*** Begin section ***

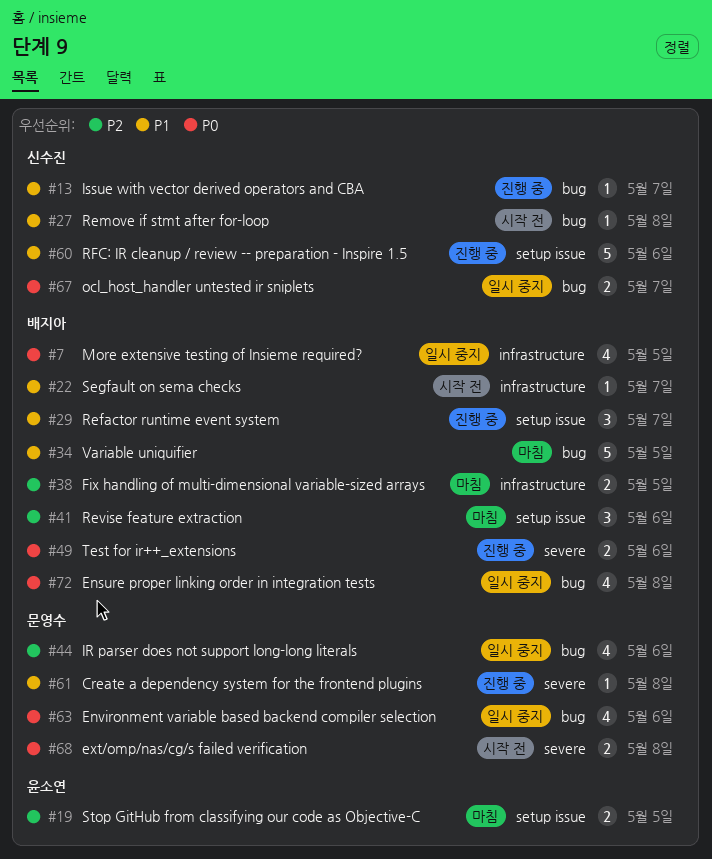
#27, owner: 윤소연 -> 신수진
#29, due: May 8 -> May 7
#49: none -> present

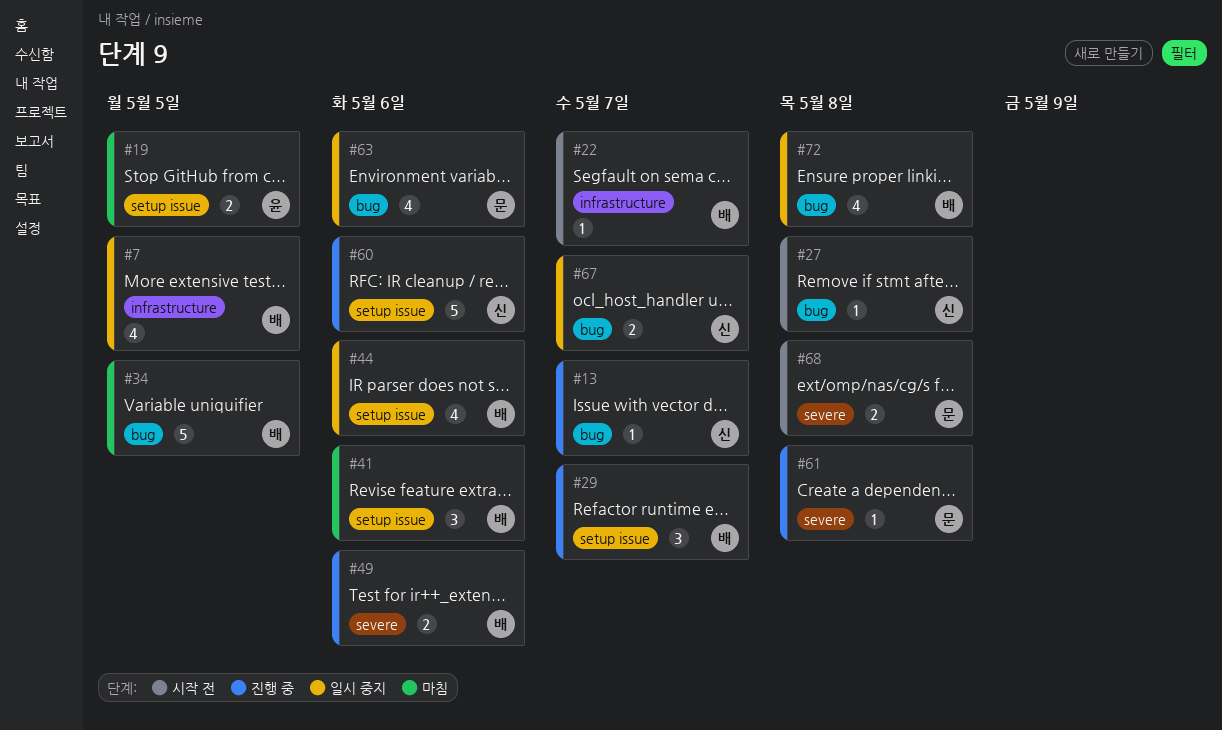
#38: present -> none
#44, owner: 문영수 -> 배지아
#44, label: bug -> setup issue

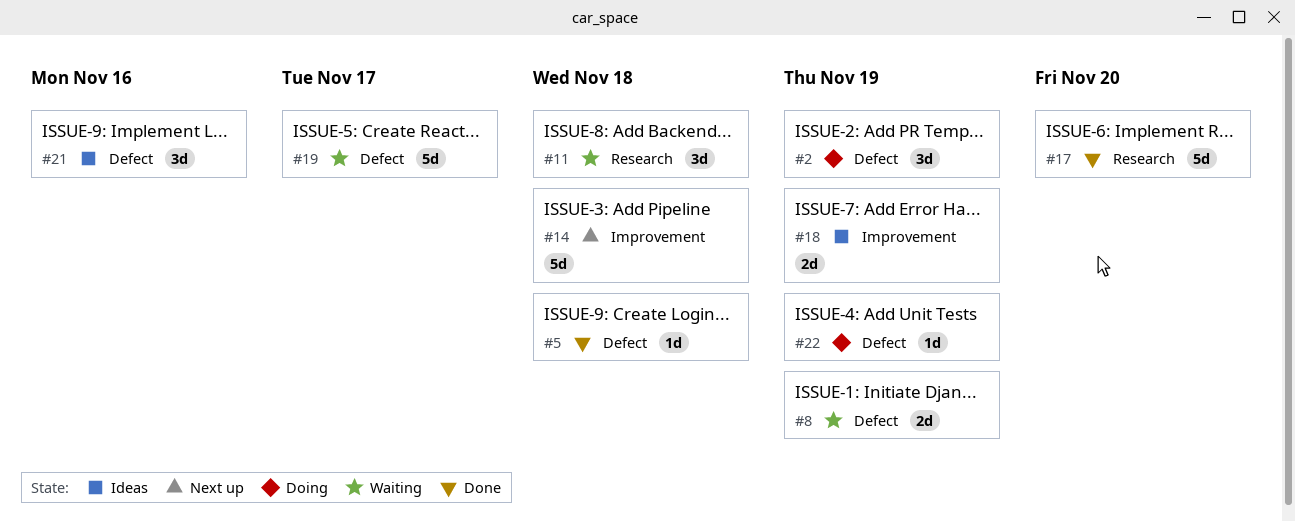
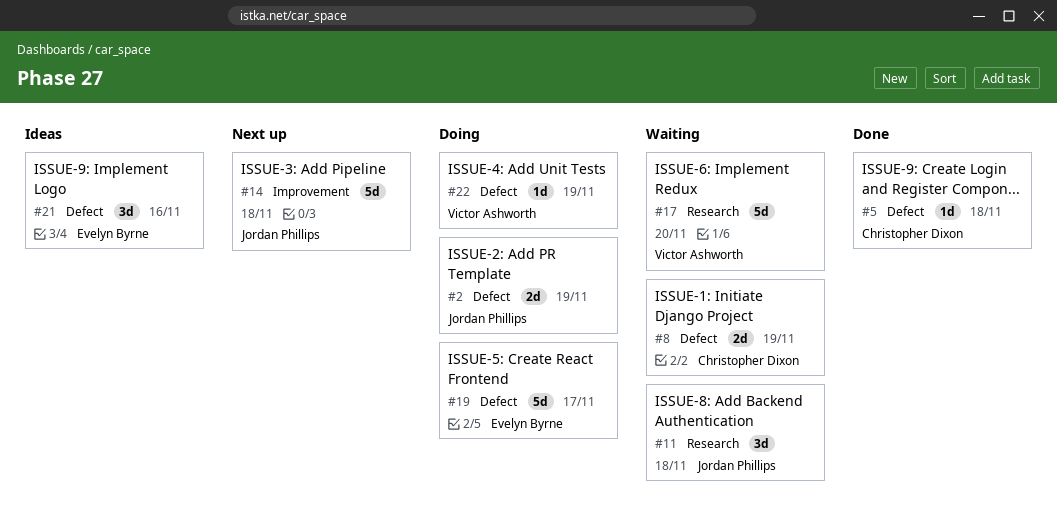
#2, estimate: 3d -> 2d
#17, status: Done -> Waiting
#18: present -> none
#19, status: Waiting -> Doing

*** End section ***

Your reply should consist only of the lines from the one containing "#2, estimate: 3d -> 2d" through the last line of the records, each reproduced exactly.

RESPONSE FOR THIS EXERCISE:
#2, estimate: 3d -> 2d
#17, status: Done -> Waiting
#18: present -> none
#19, status: Waiting -> Doing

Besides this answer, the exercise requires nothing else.